Stochastic gradient descent plays a fundamental role in nearly all applications of deep learning. However its ability to converge to a global minimum remains shrouded in mystery. In this paper we propose to study the behavior of the loss function on fixed mini-batches along SGD trajectories. We show that the loss function on a fixed batch appears to be remarkably convex-like. In particular for ResNet the loss for any fixed mini-batch can be accurately modeled by a quadratic function and a very low loss value can be reached in just one step of gradient descent with sufficiently large learning rate. We propose a simple model that allows to analyze the relationship between the gradients of stochastic mini-batches and the full batch. Our analysis allows us to discover the equivalency between iterate aggregates and specific learning rate schedules. In particular, for Exponential Moving Average (EMA) and Stochastic Weight Averaging we show that our proposed model matches the observed training trajectories on ImageNet. Our theoretical model predicts that an even simpler averaging technique, averaging just two points a many steps apart, significantly improves accuracy compared to the baseline. We validated our findings on ImageNet and other datasets using ResNet architecture.

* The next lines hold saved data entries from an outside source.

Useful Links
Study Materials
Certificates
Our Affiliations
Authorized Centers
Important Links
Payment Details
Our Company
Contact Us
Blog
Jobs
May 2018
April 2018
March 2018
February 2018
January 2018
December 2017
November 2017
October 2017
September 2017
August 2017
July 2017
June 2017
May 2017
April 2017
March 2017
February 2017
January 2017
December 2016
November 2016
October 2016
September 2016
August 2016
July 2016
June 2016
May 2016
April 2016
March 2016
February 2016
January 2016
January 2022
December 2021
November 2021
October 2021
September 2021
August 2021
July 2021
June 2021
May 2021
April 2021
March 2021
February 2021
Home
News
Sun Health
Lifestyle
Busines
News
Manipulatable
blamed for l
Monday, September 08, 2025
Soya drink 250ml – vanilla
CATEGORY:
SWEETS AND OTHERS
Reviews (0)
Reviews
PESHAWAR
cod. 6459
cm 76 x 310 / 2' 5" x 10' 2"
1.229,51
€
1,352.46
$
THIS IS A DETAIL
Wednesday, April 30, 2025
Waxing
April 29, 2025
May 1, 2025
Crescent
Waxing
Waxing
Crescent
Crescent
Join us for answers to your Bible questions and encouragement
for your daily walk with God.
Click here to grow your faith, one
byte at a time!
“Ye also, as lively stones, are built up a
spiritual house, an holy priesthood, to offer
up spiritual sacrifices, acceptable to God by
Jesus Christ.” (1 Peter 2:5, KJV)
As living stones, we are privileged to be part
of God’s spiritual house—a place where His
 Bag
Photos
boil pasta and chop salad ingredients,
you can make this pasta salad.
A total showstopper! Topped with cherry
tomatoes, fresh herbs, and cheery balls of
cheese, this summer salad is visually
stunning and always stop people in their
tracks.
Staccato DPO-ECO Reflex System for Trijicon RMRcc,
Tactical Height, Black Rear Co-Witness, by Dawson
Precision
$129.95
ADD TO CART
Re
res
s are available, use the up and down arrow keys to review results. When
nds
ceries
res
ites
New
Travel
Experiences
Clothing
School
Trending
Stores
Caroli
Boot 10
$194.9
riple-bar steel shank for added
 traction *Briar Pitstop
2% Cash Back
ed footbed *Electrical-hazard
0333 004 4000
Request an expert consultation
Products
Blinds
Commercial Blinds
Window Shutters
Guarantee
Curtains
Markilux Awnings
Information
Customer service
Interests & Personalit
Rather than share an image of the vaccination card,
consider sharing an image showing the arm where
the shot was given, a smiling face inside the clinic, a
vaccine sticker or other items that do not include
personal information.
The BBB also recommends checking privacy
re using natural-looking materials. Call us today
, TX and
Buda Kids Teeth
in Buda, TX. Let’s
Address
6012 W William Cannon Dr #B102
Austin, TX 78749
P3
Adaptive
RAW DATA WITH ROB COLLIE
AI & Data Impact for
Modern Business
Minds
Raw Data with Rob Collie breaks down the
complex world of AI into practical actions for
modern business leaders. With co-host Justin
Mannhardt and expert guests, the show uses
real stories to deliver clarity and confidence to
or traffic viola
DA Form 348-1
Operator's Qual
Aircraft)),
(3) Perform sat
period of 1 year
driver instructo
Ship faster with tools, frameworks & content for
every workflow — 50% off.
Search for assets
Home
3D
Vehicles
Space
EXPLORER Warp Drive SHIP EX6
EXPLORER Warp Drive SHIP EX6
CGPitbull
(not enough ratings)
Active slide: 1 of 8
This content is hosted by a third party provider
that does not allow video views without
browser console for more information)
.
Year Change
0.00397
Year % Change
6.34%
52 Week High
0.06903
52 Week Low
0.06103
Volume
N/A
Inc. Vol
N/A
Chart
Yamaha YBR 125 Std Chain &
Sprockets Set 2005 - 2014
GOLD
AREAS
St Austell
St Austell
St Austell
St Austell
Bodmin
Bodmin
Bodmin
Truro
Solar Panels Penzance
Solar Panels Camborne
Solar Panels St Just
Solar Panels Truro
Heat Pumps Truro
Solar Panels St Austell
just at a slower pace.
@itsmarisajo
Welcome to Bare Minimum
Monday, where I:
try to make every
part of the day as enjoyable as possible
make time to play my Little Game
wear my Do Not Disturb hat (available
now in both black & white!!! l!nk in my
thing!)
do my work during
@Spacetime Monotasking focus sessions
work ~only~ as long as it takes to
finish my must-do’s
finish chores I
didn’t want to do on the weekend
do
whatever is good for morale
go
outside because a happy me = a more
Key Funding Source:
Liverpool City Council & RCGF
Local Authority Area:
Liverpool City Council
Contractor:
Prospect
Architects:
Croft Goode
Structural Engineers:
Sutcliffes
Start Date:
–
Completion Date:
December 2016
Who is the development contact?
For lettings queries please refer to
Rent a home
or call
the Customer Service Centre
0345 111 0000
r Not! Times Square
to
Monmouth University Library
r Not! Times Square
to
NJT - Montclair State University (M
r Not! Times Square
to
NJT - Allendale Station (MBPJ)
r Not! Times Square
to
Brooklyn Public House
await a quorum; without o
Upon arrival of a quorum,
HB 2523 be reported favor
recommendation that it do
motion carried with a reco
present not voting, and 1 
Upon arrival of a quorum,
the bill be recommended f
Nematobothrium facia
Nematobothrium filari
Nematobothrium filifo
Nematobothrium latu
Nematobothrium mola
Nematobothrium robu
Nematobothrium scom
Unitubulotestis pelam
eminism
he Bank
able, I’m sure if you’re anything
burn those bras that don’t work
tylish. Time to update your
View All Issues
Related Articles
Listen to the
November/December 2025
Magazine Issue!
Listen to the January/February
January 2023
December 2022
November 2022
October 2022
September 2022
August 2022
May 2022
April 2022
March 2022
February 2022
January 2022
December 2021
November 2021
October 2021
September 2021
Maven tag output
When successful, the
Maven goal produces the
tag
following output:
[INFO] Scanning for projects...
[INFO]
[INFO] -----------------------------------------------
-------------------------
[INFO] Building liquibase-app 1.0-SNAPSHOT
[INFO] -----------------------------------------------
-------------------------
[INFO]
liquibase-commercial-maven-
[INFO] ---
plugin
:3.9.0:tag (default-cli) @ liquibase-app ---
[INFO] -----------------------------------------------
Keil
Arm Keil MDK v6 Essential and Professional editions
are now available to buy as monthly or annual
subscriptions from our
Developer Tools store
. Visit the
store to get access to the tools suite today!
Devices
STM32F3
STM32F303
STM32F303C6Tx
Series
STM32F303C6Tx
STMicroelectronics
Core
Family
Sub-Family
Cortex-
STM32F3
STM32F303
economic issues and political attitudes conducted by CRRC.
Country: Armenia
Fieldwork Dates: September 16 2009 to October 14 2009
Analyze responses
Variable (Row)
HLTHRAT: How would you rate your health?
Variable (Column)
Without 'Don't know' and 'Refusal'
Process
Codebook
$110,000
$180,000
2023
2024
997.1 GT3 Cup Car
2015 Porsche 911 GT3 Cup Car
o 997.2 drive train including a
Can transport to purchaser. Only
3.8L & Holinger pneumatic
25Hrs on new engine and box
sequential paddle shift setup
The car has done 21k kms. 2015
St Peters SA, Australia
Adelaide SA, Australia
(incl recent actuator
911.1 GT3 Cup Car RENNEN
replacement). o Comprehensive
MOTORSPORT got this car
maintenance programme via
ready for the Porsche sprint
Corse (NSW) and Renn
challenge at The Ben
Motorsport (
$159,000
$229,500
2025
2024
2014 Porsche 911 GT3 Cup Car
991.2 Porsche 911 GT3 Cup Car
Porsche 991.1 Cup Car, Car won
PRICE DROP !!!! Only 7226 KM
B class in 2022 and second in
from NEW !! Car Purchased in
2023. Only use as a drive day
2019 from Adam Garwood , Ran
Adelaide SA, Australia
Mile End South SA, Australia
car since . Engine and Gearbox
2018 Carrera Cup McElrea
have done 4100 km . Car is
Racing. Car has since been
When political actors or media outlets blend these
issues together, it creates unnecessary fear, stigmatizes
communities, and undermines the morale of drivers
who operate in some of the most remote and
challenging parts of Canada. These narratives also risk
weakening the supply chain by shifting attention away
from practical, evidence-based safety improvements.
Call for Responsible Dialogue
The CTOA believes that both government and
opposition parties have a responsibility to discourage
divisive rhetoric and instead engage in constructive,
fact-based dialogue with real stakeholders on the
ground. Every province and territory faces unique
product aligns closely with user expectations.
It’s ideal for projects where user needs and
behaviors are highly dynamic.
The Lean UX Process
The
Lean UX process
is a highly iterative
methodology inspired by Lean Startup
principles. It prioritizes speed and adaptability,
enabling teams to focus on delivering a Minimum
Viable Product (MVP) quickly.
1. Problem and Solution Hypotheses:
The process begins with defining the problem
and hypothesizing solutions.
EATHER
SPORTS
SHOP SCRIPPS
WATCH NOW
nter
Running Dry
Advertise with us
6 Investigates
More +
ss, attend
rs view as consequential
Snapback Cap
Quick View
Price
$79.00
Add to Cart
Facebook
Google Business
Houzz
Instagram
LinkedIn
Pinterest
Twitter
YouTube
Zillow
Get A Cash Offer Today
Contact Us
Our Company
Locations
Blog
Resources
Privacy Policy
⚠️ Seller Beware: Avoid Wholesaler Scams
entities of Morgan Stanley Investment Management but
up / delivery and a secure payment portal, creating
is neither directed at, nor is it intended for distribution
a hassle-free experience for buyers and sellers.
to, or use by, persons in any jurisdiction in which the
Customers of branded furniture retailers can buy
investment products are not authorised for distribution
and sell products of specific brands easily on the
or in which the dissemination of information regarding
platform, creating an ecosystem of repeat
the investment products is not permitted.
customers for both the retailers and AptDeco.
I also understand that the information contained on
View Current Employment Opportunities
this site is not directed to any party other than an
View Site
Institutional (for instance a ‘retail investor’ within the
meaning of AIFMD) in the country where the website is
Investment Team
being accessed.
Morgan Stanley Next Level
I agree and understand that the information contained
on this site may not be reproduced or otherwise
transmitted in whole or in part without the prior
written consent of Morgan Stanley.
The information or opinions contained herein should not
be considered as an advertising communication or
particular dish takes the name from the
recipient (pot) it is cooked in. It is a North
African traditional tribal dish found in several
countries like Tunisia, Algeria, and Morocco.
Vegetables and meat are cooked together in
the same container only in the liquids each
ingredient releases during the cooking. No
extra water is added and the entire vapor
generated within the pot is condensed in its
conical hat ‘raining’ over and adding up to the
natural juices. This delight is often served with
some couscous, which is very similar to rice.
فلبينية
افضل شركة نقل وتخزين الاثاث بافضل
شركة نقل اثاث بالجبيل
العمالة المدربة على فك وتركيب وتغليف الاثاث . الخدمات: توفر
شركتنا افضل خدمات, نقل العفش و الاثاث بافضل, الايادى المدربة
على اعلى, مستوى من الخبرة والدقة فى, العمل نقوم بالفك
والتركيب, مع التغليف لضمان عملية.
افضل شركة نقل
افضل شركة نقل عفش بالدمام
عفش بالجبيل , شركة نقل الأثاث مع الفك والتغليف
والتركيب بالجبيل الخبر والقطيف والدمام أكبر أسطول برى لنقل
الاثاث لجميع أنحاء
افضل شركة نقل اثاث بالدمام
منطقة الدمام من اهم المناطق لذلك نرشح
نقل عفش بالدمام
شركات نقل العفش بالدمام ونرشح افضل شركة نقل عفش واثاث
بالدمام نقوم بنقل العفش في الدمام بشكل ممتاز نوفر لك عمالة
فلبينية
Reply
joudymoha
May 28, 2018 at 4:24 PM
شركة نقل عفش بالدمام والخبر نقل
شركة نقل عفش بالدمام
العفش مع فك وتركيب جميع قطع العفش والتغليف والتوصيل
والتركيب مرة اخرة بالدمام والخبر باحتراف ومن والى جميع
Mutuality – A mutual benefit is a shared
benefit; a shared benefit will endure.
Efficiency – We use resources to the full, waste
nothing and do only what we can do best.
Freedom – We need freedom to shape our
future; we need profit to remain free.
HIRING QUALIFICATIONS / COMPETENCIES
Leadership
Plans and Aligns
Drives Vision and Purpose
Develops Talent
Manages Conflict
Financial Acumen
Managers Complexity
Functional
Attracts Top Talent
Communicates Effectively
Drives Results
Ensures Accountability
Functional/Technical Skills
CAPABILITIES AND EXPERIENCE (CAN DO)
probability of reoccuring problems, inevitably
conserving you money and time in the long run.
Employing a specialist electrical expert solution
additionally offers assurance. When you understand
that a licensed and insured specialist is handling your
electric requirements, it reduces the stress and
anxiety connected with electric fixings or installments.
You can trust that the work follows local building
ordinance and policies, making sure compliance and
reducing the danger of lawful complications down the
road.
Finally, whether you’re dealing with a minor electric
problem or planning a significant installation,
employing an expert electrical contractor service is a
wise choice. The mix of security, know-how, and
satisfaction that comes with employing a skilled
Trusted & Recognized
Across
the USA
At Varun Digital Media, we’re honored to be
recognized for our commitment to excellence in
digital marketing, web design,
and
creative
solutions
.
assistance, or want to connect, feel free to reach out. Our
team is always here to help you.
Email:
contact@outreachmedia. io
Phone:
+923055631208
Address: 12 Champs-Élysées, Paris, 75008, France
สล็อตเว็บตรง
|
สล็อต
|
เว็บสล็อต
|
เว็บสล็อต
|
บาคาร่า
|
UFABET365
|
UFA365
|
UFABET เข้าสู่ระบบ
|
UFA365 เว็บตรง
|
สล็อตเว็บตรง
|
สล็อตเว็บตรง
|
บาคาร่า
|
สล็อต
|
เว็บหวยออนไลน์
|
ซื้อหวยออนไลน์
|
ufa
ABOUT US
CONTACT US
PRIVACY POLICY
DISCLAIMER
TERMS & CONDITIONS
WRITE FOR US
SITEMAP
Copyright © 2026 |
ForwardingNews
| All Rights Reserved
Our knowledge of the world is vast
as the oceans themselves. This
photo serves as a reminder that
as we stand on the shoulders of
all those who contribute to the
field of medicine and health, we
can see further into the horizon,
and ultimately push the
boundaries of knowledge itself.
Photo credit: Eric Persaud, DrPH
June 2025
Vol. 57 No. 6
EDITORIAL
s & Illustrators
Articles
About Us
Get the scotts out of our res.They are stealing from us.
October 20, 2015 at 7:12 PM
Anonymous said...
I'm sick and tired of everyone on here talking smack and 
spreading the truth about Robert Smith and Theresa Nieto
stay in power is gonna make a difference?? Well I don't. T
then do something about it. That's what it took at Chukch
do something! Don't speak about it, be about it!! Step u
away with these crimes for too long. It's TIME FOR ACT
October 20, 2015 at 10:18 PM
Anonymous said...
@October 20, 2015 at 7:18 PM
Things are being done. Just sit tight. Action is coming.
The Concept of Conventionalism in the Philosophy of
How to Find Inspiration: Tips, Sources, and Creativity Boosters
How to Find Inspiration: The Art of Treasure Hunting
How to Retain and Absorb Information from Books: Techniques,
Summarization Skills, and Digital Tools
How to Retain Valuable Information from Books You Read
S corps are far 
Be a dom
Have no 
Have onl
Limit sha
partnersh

翻译：随机梯度下降在几乎所有深度学习应用中扮演着基础性角色。然而，其收敛到全局最小值的能力仍笼罩在神秘之中。本文提出研究沿随机梯度下降轨迹的固定小批量上损失函数的行为。我们表明，固定小批量上的损失函数呈现出显著类凸性。特别地，对于ResNet，任何固定小批量的损失都可以通过二次函数精确建模，且仅需一步足够大学习率的梯度下降即可达到极低损失值。我们提出一个简单模型，用于分析随机小批量梯度与全批量梯度之间的关系。该分析使我们能够发现迭代聚合与特定学习率调度之间的等价性。特别地，对于指数移动平均（EMA）和随机权重平均，我们展示所提模型与ImageNet上观测到的训练轨迹吻合。我们的理论模型预测，一种更简单的平均技术——仅平均相隔多个步长的两个点——相比基线显著提升准确率。我们使用ResNet架构在ImageNet及其他数据集上验证了这一发现。